They Went Thataway
- Author: James Horwitz
- Publisher: Ballantine Books
- Publication date: 1976

= They Went Thataway =

They Went Thataway is a non-fiction book written by James Horwitz and published in 1976. It analyzes the Western film genre from a nostalgic, yet jaded point of view.

The book takes the form of a quest journey, with Horwitz using the idea of researching and locating the old western actors of the past for a writing project. However, Horwitz uses the journey as a way to reconnect with his much more innocent past, and wonders what happened to himself and the world around him.

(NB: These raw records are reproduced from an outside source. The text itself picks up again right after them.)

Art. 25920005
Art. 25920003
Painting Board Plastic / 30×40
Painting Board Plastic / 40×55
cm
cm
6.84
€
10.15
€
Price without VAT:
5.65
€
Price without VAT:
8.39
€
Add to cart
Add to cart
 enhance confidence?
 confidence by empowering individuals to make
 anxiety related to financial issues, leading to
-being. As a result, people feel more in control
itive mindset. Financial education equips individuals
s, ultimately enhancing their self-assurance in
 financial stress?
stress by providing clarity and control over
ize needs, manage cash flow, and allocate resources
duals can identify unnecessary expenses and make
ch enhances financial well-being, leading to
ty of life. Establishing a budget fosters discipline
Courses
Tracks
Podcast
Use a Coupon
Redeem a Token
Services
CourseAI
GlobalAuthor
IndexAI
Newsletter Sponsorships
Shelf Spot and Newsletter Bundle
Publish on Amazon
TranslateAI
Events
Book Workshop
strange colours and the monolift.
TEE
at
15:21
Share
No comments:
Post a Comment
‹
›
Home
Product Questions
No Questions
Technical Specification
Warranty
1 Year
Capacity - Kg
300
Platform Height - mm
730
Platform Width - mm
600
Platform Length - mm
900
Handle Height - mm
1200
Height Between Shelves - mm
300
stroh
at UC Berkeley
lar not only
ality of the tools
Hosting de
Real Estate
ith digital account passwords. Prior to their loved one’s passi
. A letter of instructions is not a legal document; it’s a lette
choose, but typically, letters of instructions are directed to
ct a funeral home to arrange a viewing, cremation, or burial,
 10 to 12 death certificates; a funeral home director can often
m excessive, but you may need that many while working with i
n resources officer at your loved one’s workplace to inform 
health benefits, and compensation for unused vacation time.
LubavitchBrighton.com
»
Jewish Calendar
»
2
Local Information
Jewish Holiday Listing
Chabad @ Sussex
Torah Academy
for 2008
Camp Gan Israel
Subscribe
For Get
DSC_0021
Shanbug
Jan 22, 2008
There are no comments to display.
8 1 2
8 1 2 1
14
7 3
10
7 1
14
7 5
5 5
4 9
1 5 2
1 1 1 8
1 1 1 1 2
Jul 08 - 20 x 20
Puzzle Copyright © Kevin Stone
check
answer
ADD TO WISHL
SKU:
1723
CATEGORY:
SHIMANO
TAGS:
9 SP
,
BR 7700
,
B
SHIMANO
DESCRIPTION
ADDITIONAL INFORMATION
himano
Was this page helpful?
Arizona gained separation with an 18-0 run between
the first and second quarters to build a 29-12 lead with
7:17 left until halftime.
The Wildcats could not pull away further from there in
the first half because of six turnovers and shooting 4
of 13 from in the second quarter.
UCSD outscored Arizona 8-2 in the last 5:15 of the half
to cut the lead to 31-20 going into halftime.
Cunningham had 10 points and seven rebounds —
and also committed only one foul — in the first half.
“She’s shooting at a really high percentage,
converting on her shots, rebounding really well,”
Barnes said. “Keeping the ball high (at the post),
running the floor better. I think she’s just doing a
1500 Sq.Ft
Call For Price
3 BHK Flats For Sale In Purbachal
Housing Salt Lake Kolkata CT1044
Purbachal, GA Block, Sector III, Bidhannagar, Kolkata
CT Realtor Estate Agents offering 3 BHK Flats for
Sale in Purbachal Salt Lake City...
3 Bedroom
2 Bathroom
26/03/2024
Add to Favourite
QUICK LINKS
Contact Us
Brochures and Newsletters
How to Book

The book carries a heavy anti-Establishment sense to its narration, with numerous references to Richard Nixon, Gerald Ford, as well as the just-concluded Vietnam War.

==Plot==

Horwitz decides to travel to Hollywood and hunt down the surviving western heroes of his youth. As he drives across the country, he stops off at a variety of places that he had known only through western movie legends, only to find them too modernized. Upon arrival in Los Angeles, Horwitz contacts the Screen Actors Guild, which refuses to release the mailing addresses of the now-retired stars or even tell him who is alive or dead. He leaves his contact letters at the Guild office and places an ad in The Hollywood Reporter, asking for any of the actors willing to participate in the writing project to contact him. Through various means, Horwitz succeeds in tracking down and interviewing many western heroes, including Gene Autry, Sunset Carson, Joel McCrea, and Duncan Renaldo, AKA The Cisco Kid. Others, such as Jay Silverheels and Roy Rogers, reject him completely.

Throughout the book, Horwitz is repeatedly disillusioned by the reality behind the nostalgia, such as Lash LaRue being arrested for drunkenness and drug possession or Roy Rogers' horse Trigger stuffed and mounted in a museum.

Horwitz ends the book at the site where Tom Mix died in a car accident. He takes out his childhood cowboy boots, tries to polish them, and leaves them at the monument marking the location.

The book also contains a thorough analysis of the western movie genre, focusing primarily on the early cowboy film legends. Horwitz covers Hopalong Cassidy's career in detail.